- _DETTAGLI DEL COMPITO_
Ricopia fedelmente le voci dall'inizio fino alla riga che contiene "v(-94.67, 0) *", inclusa. Lascia fuori le immagini.

# # #

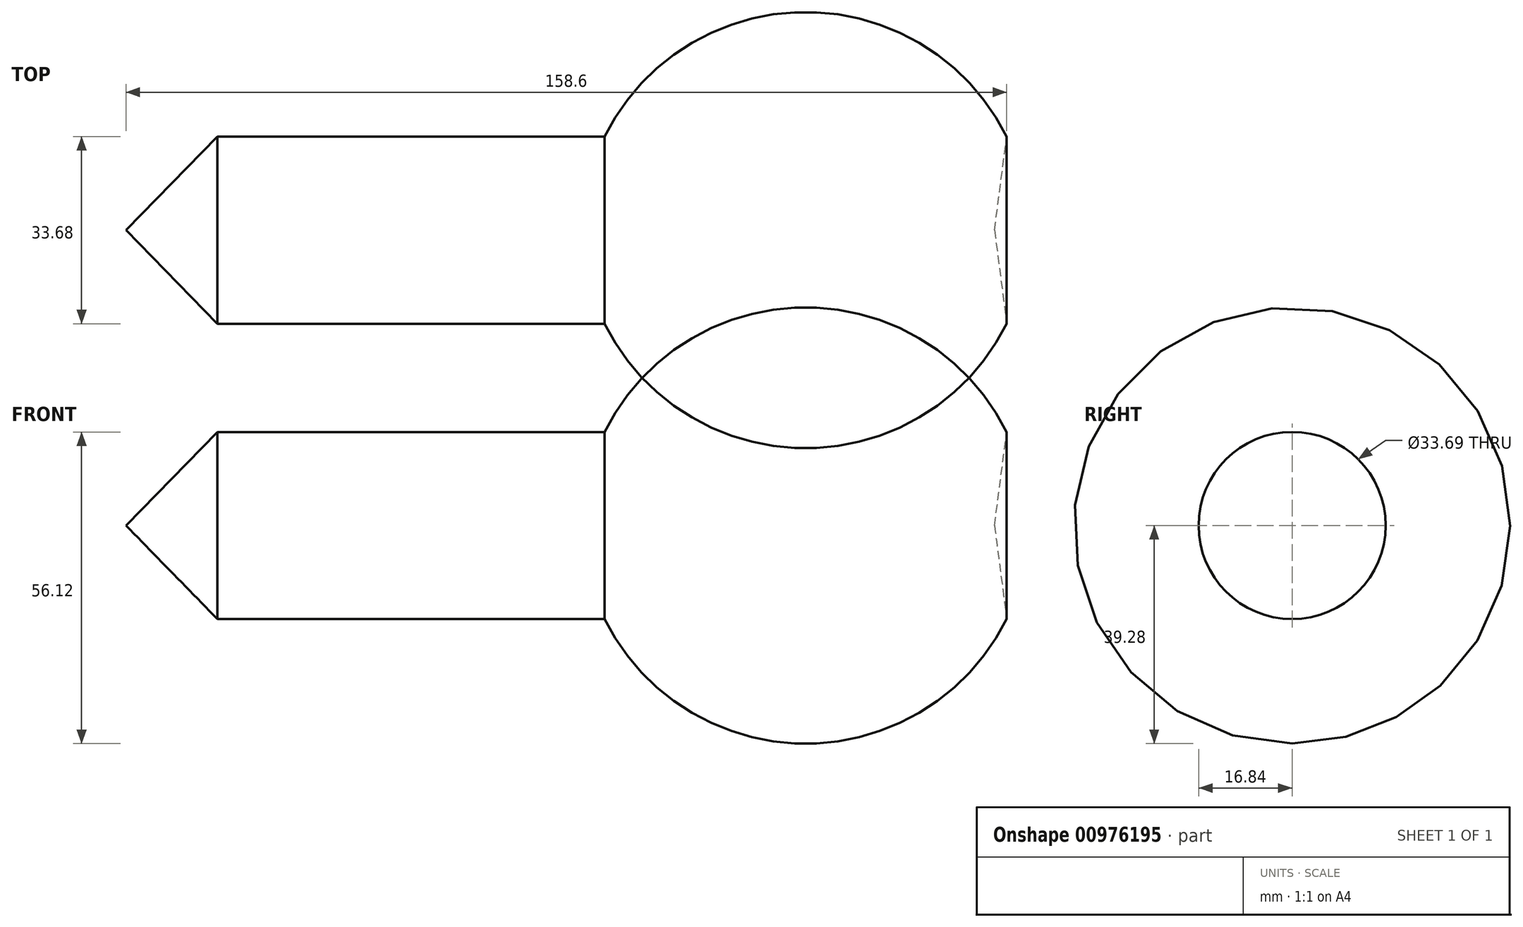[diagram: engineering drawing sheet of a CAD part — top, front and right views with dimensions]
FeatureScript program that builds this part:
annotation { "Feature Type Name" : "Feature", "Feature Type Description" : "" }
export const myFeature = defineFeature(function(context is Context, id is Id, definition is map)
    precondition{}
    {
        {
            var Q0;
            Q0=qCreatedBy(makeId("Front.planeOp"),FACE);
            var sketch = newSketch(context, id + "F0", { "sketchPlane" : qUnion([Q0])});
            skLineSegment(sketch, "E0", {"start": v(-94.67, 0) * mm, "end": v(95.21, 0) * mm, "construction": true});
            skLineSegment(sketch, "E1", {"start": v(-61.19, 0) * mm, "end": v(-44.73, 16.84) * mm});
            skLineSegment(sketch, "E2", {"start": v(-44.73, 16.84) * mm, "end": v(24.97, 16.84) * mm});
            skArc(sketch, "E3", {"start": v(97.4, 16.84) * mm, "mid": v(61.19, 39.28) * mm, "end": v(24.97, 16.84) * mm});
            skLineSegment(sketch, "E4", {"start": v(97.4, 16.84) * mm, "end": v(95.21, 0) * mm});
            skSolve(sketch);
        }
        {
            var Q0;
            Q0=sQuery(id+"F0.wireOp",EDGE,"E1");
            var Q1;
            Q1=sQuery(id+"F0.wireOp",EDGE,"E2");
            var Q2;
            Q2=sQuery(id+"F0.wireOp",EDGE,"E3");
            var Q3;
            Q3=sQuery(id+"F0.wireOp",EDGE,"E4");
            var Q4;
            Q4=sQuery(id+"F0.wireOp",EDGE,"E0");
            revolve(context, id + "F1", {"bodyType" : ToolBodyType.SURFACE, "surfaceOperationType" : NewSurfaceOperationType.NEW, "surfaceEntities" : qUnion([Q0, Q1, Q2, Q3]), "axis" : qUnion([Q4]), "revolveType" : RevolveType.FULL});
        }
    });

# # #

- _RISULTATO QUI SOTTO_
[diagram: engineering drawing sheet of a CAD part — top, front and right views with dimensions]
FeatureScript program that builds this part:
annotation { "Feature Type Name" : "Feature", "Feature Type Description" : "" }
export const myFeature = defineFeature(function(context is Context, id is Id, definition is map)
    precondition{}
    {
        {
            var Q0;
            Q0=qCreatedBy(makeId("Front.planeOp"),FACE);
            var sketch = newSketch(context, id + "F0", { "sketchPlane" : qUnion([Q0])});
            skLineSegment(sketch, "E0", {"start": v(-94.67, 0) * mm, "end": v(95.21, 0) * mm, "construction": true});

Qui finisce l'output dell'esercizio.